+++ GIVEN PASSAGE +++

From: Jonathan A Rees <rees@mumble.net>
Date: Mon, 3 Jun 2013 20:31:36 -0400
Message-ID: <CAGnGFML5pkD1aOud0V0w_F8dzY3M-QRt+VQJEsCDUrERN8NXaQ@mail.gmail.com>
To: Anne van Kesteren <annevk@annevk.nl>
Cc: Larry Masinter <masinter@adobe.com>, "L. David Baron" <dbaron@dbaron.org>, Robin Berjon <robin@w3.org>, "www-tag@w3.org" <www-tag@w3.org>
On Sat, Jun 1, 2013 at 4:04 AM, Anne van Kesteren <annevk@annevk.nl> wrote:

> On Thu, May 30, 2013 at 11:22 PM, Larry Masinter <masinter@adobe.com>
> wrote:
> > Is there any part of www.w3.org/TR/qaframe-spec/ you disagree with?
> I think it makes matters too complicated. Referencing e.g. BCP47 for
> languages tags is fine. There's no need to reference a dated version.
> Standards for (web) software require active maintenance so using
> references that won't change over a decade is the wrong optimization.

+++ DATA SECTION +++

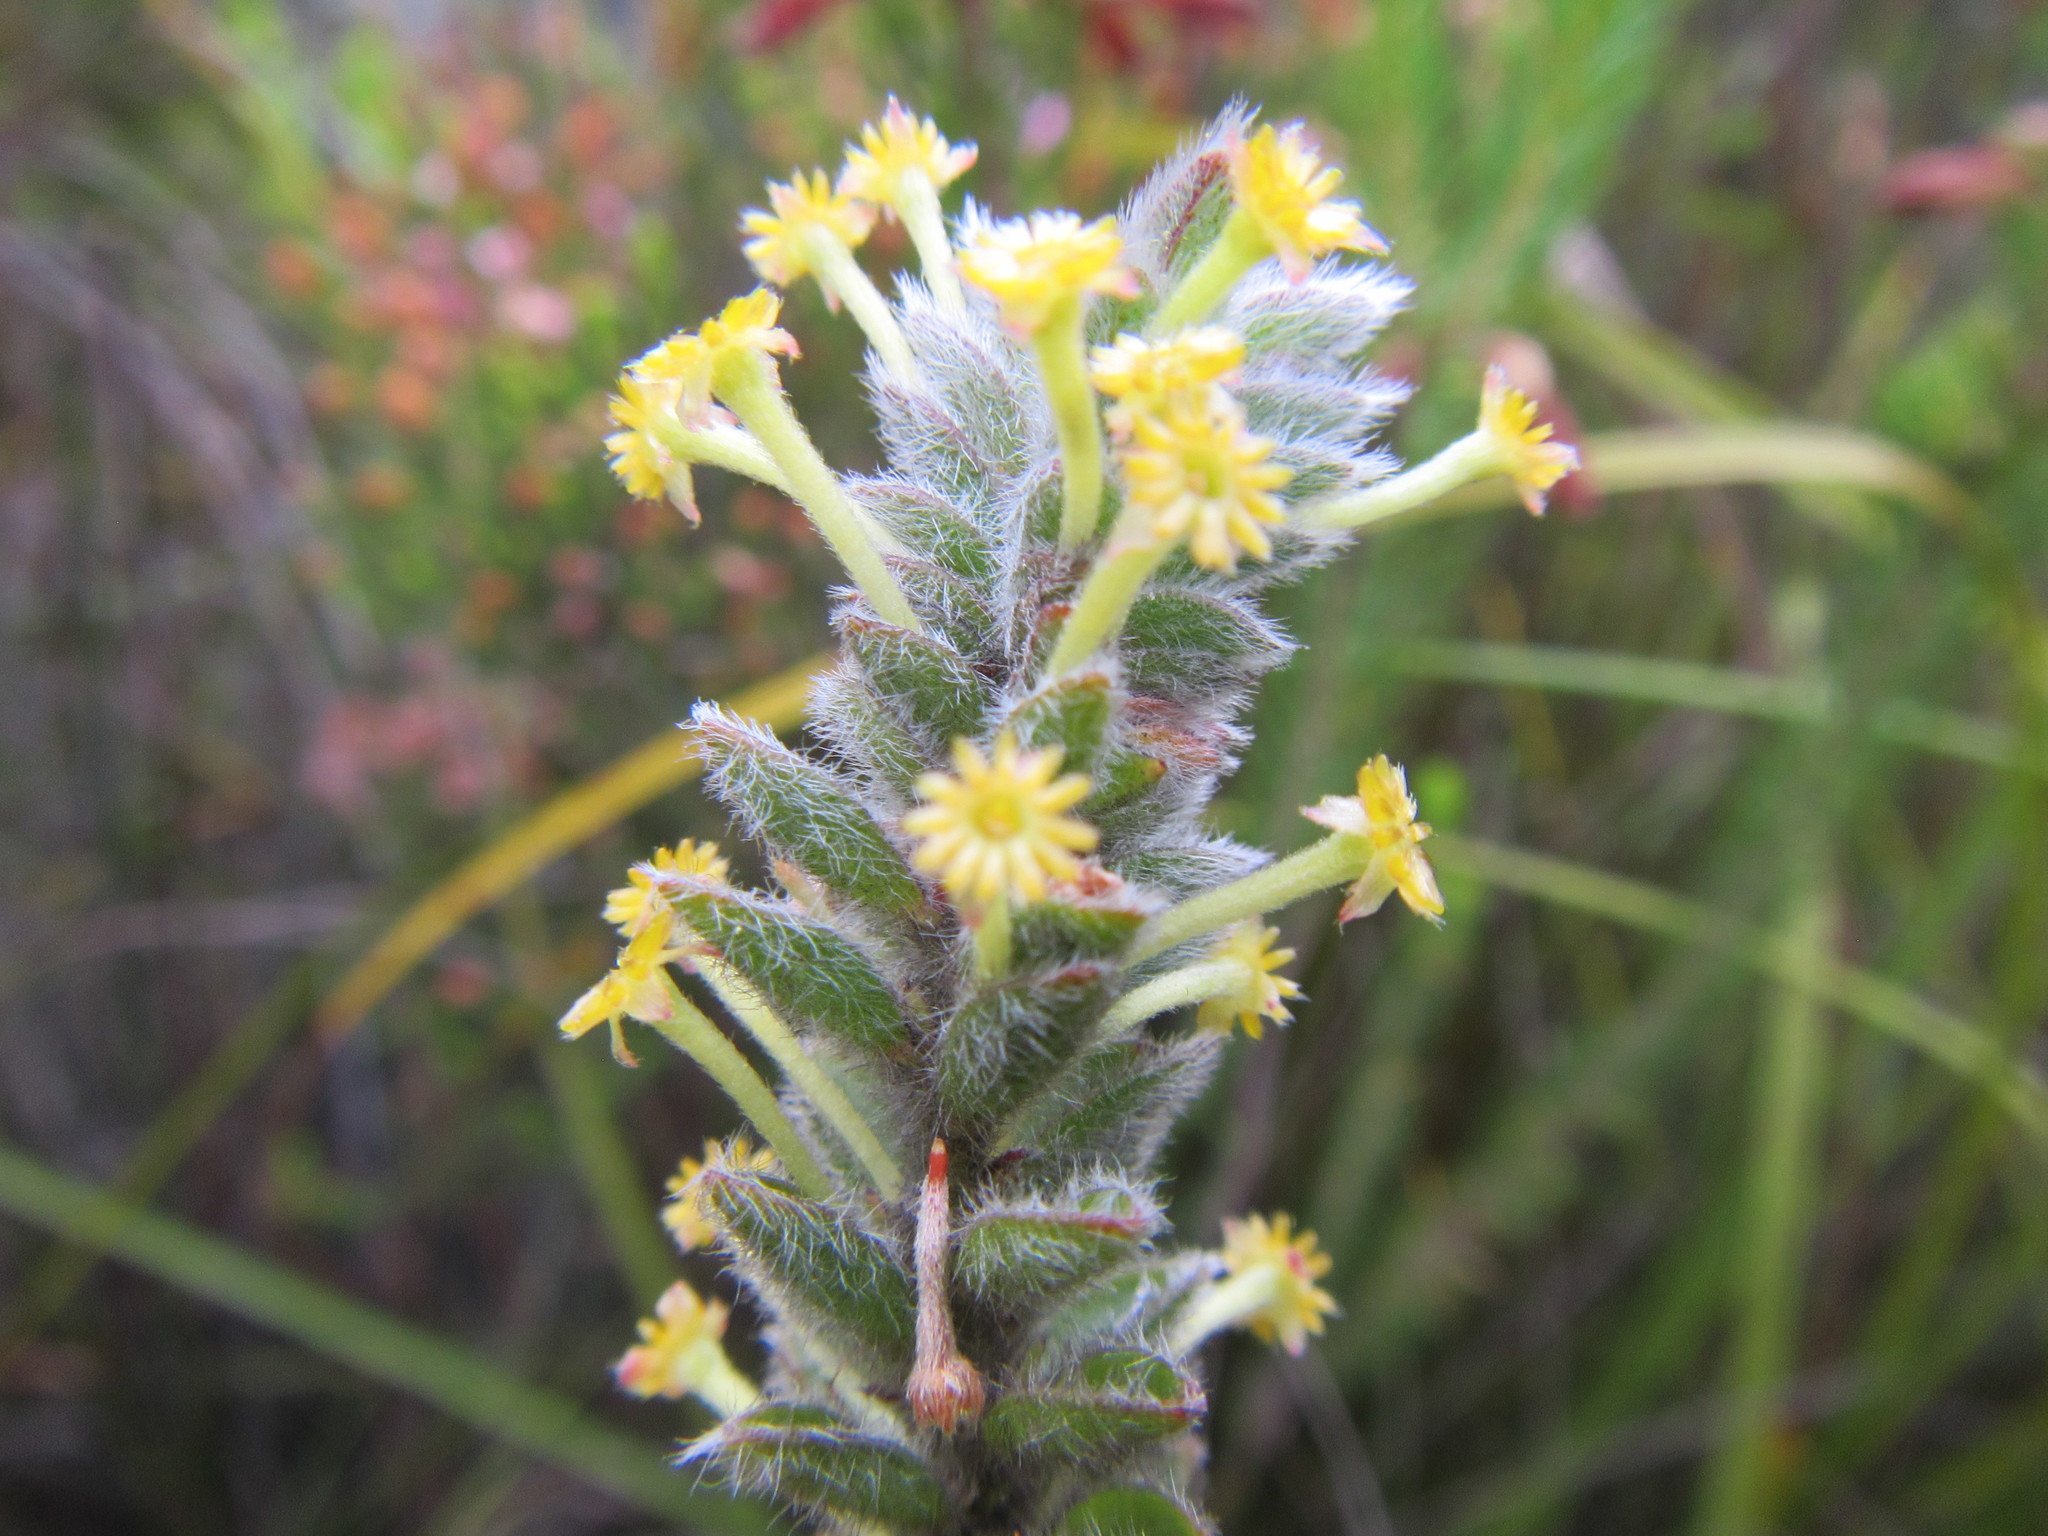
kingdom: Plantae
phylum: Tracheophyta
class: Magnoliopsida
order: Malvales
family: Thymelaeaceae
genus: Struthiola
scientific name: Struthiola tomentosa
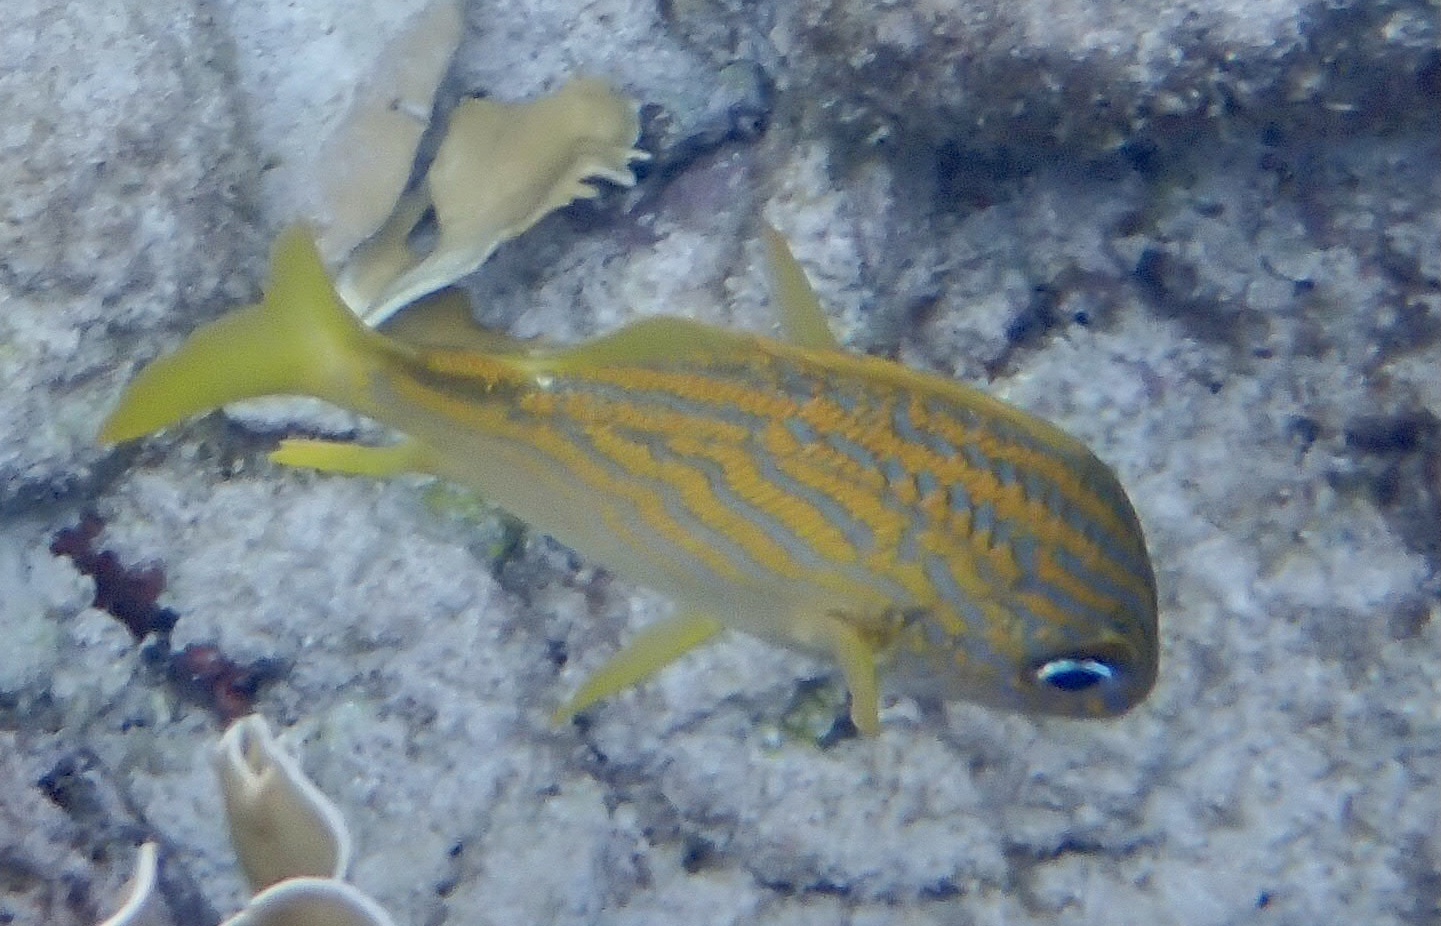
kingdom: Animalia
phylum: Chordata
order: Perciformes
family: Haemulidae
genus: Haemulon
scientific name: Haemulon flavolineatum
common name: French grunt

+++

◆ EXERCISE DESCRIPTION
Answer these from the email message:
1. On what date was the message sent?
2. Which specification address did Larry Masinter ask about?
3. What does Anne van Kesteren say is fine to reference for language tags?

◆ EXERCISE ANSWER
1. Monday, June 3, 2013
2. www.w3.org/TR/qaframe-spec/
3. BCP47